Gene expression patterns during normal limb regeneration

(A) Sections of amputation-induced blastemas at the early bud (EB), middle bud (MB), and late bud (LB) stages. Lmx1b, Wnt10b, and Fgf2 expression was visualized by in situ hybridization. (B) Quantitative analysis of Lmx1b, Wnt10b, and Fgf2 expression in MB-stage blastemas during normal regeneration (n=13). Gene expression was quantified by RT-qPCR on manually microdissected dorsal and ventral halves of each blastema. *p<0.05, **p<0.005 (two-tailed paired t-test). (C) Quantitative analysis of Wnt10b, Fgf2, and Shh expression across stages (intact, EB, MB, LB, and early digit [ED]; n = 5 for all stages). Wnt10b and Fgf2 expression peaked at the MB stage, whereas Shh expression peaked later, at the LB stage. One-way ANOVA detected a stage-dependent difference (p < 0.05 for Wnt10b and Fgf2; p < 0.001 for Shh), followed by Dunnett’s test. *p<0.05, **p<0.005.

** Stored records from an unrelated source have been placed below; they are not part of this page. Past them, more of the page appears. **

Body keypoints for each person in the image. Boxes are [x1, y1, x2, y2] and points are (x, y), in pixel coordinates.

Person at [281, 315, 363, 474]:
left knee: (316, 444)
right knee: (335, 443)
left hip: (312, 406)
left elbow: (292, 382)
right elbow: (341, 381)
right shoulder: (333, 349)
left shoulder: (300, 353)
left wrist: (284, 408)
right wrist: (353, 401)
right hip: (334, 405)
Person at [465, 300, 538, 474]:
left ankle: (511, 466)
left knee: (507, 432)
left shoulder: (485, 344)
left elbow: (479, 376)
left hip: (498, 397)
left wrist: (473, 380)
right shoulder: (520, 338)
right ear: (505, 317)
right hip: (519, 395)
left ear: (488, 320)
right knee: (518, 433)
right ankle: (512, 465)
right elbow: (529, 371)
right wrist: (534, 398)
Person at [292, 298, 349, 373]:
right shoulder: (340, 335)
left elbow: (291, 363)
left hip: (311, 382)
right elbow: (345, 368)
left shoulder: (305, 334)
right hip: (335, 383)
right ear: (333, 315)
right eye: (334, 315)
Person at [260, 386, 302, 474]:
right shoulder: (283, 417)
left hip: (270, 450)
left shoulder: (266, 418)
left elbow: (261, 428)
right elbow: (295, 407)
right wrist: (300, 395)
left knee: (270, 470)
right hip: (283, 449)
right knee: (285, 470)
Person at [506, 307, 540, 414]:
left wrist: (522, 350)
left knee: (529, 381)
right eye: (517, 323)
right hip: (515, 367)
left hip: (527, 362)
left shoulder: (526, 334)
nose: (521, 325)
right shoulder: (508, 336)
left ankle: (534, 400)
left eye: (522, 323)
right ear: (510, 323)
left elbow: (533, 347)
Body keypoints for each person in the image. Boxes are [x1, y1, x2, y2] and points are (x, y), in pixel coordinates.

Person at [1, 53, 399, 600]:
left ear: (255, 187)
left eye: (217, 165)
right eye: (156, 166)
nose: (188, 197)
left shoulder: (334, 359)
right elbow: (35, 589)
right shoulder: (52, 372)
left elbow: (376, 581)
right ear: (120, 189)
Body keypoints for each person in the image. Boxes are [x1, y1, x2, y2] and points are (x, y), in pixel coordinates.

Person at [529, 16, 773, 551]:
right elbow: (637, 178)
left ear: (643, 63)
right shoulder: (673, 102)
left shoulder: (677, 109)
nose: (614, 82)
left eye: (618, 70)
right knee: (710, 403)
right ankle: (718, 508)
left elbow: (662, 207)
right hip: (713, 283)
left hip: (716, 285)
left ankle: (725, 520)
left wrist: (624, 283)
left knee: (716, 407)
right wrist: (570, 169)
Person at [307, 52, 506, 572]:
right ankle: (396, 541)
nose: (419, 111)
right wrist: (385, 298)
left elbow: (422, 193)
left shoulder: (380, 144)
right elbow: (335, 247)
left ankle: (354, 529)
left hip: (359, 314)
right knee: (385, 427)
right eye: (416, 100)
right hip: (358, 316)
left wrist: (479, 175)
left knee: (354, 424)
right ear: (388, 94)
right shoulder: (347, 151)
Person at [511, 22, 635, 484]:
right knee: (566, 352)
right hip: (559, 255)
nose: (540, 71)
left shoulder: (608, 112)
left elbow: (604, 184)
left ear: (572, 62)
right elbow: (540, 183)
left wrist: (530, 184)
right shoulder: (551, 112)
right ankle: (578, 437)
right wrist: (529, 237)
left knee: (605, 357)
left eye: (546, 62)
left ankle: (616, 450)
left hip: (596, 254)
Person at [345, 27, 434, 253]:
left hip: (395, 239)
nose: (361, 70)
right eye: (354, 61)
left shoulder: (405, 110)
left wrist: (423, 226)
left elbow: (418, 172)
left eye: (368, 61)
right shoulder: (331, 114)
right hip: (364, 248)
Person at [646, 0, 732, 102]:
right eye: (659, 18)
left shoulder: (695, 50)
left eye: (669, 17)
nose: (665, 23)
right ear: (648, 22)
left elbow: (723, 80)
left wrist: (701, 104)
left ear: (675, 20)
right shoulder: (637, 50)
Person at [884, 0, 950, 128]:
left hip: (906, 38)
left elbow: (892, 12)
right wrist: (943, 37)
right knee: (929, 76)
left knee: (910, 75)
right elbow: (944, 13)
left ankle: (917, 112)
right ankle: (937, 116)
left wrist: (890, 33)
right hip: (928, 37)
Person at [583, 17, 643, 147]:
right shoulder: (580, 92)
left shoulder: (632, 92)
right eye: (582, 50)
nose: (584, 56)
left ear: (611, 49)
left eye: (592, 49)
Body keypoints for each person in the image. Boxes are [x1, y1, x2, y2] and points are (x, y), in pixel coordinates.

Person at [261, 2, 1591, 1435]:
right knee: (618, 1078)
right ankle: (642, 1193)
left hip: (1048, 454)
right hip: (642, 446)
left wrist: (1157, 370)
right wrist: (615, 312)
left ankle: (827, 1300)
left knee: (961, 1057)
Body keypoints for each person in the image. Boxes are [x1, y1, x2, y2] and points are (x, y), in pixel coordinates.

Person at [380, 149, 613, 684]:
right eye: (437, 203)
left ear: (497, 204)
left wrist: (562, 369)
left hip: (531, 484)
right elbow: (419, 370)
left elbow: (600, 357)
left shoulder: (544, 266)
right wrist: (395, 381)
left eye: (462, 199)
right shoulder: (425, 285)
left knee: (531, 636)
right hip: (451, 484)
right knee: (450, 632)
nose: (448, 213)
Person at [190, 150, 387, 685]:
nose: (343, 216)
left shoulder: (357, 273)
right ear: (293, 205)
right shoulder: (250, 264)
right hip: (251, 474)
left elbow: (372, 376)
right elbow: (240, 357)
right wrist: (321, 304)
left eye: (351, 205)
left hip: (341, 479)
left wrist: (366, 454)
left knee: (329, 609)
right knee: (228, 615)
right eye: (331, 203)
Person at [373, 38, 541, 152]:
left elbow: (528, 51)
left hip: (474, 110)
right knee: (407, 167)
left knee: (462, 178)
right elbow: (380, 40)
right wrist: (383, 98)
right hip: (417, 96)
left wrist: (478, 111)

Gene expression patterns in a normal blastema assessed by reanalysis of axolotl single-cell RNA-seq data

Reanalysis of single-cell RNA-seq data from a middle bud (MB) stage blastema (Li et al., 2021). (A‒G) FeaturePlot visualizations of Prrx1 (mesenchyme marker), Krt17 (epithelium marker), Lmx1b, Wnt10b, Fgf2, Fgf8, and Shh. Lmx1b, Fgf2, Fgf8, and Shh expression are detected in the mesenchymal cluster, whereas Wnt10b expression is detected in both mesenchymal and epithelial clusters. (H‒M) “Co-expression” maps generated by classifying cells as expressing gene A only, gene B only, both genes, or neither gene, and overlaying these classes on the UMAP using DimPlot.